(Collected data)
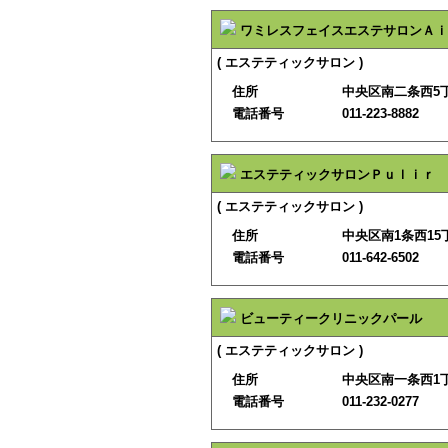
ワミレスフェイスエステサロンＡｉ
( エステティックサロン )
住所
中央区南二条西5丁
電話番号
011-223-8882
エステティックサロンＰｕｌｉｒ
( エステティックサロン )
住所
中央区南1条西15
電話番号
011-642-6502
ビューティークリニックパール
( エステティックサロン )
住所
中央区南一条西1丁
電話番号
011-232-0277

[Your assignment]:
Reproduce every line of text from the records above with no changes, omitting the pictures.

[Reply to the task]:
ワミレスフェイスエステサロンＡｉ
( エステティックサロン )
住所
中央区南二条西5丁
電話番号
011-223-8882
エステティックサロンＰｕｌｉｒ
( エステティックサロン )
住所
中央区南1条西15
電話番号
011-642-6502
ビューティークリニックパール
( エステティックサロン )
住所
中央区南一条西1丁
電話番号
011-232-0277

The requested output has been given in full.